Strategies for implementing a large algorithm in C

I’m fairly new to CUDA and after playing around with a few simple examples, am wanting to try out my first fairly complex algorithm port.

I’ve been looking at different examples and notices a few approaches that different people are taking:

  1. implement the entire algorithm in a single CUDA kernel. This could include multiple loops and conditional branches.

  2. implement the algorithm “outline” on the host, and call multiple small CUDA kernels to handle the different loop parallelism opportunities within the main algorithm.

I would think that the second approach would allow for better optimizations within the GPU for memory and instruction coalescing (assuming there isn’t much overhead in calling a kernel), but I’m not sure. Also, with option 2 it would assume that memory copying was kept to a minimum between the different CUDA kernel calls.

I know this is a pretty general question, but was hoping there were some outlines

This may go without saying, but you may want to examine your algorithm to see if there are any computational loops that can be “unrolled” – if you are looping through arrays and multiplying by a value, etc., it might be faster to use matrix multiplication through cuBLAS for that part of your algorithm.

I haven’t gotten to working on any actual C kernels yet (my research is mostly in linear algebra/optimization theory), but I think you would want to take approach #2 as you’ve outlined above. Again, if you can identify parts of the algorithm where repetitive (but non-dependent) calculations are running, those can probably be parallelized through CUDA. Also, from what I’ve seen so far, CUDA seems to work just as well in many small batches of data as it does in a few large batches…but the small route is probably better if you will be running the program on various different cards.

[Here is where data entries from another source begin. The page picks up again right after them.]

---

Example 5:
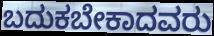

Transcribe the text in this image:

ಬದುಕಬೇಕಾದವರು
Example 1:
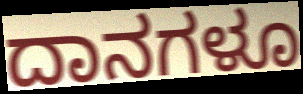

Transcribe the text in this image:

ದಾನಗಳೂ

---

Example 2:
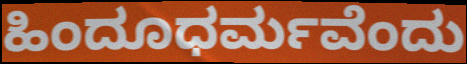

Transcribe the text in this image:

ಹಿಂದೂಧರ್ಮವೆಂದು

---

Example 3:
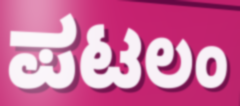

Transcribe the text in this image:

ಪಟಲಂ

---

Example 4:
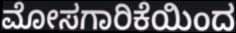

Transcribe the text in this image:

ಮೋಸಗಾರಿಕೆಯಿಂದ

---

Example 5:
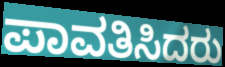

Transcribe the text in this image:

ಪಾವತಿಸಿದರು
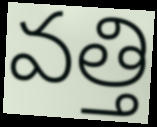
వత్తి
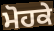
ਮੋਹਕੇ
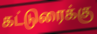
கட்டுரைக்கு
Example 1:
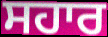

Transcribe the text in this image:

ਸਹਾਰ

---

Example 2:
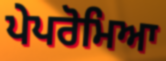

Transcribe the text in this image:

ਪੇਪਰੋਮਿਆ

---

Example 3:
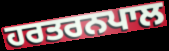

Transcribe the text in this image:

ਹਰਤਰਨਪਾਲ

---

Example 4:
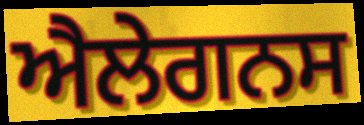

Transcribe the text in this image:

ਐਲੇਗਨਸ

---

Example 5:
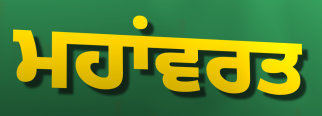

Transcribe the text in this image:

ਮਹਾਂਵਰਤ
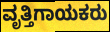
ವೃತ್ತಿಗಾಯಕರು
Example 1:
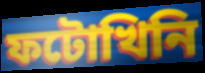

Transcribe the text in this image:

ফটোখিনি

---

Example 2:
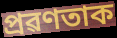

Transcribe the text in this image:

প্ৰৱণতাক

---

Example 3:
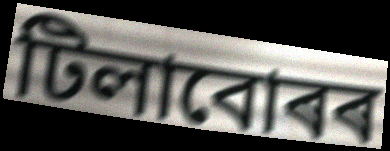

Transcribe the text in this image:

টিলাবোৰৰ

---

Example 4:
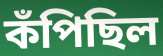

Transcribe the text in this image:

কঁপিছিল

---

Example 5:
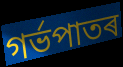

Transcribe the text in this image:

গৰ্ভপাতৰ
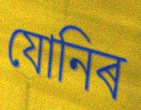
যোনিৰ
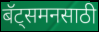
बॅट्समनसाठी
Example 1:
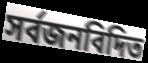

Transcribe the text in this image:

সর্বজনবিদিত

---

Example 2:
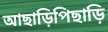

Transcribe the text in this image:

আছাড়িপিছাড়ি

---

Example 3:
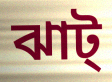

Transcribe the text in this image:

ঝাট্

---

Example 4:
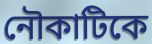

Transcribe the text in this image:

নৌকাটিকে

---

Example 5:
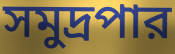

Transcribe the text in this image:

সমুদ্রপার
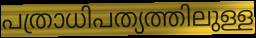
പത്രാധിപത്യത്തിലുള്ള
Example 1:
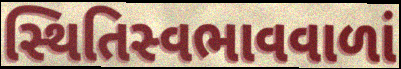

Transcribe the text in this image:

સ્થિતિસ્વભાવવાળાં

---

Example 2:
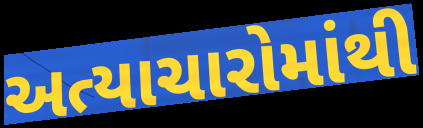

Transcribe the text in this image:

અત્યાચારોમાંથી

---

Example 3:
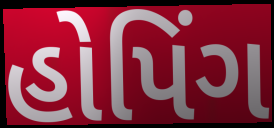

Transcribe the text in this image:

હોપિંગ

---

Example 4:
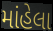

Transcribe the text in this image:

માંહેલા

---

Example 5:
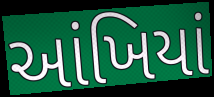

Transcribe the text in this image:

આંખિયાં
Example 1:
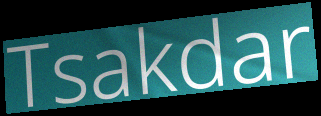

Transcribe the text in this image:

Tsakdar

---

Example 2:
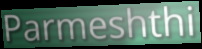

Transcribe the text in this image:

Parmeshthi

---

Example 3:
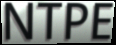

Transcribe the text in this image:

NTPE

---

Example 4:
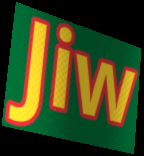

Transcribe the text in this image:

Jiw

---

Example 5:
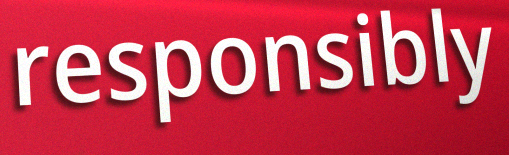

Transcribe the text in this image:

responsibly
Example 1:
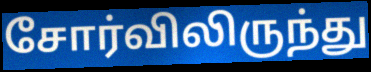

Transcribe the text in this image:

சோர்விலிருந்து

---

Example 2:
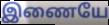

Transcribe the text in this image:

இணையே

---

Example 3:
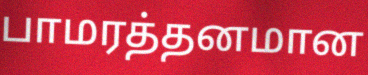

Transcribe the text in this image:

பாமரத்தனமான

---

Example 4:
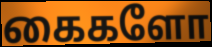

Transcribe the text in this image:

கைகளோ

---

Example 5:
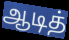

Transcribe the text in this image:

ஆடித்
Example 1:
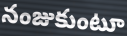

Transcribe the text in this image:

నంజుకుంటూ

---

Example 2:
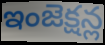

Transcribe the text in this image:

ఇంజెక్షన్ల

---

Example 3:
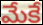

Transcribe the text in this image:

మేకే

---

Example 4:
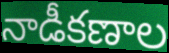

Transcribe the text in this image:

నాడీకణాల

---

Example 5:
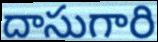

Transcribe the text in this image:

దాసుగారి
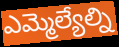
ఎమ్మెల్యేల్ని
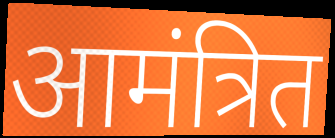
आमंत्रित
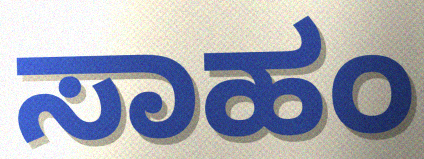
ಸಾಹಂ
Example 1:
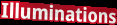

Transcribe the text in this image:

Illuminations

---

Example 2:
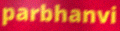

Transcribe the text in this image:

parbhanvi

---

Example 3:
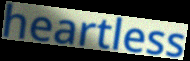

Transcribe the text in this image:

heartless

This depends on various factors. First, how much time does the whole thing really take to execute (on a CPU)? This is just expanding on the next question: are the bits of your algorithm meaty enough to push separately into CUDA? Finally, is the whole algorithm run once, or is it executed multiple times? You can’t push the whole algorithm in if you’re left with no additional room to parallelize.

If your code is sufficiently large, then option 2 will almost always be the best answer. The biggest problem with large kernels is register usage. In order to hide memory latency, you want to be able to have at least 192 active threads per multiprocessor, which means that each kernel should use at most 42 registers on compute 1.0 and 1.1 devices. If your kernel really uses too many registers, then you’ll have the extra bonus of having local variables spill over into local memory, which is as slow as global memory. This will deliver even more of a performance hit.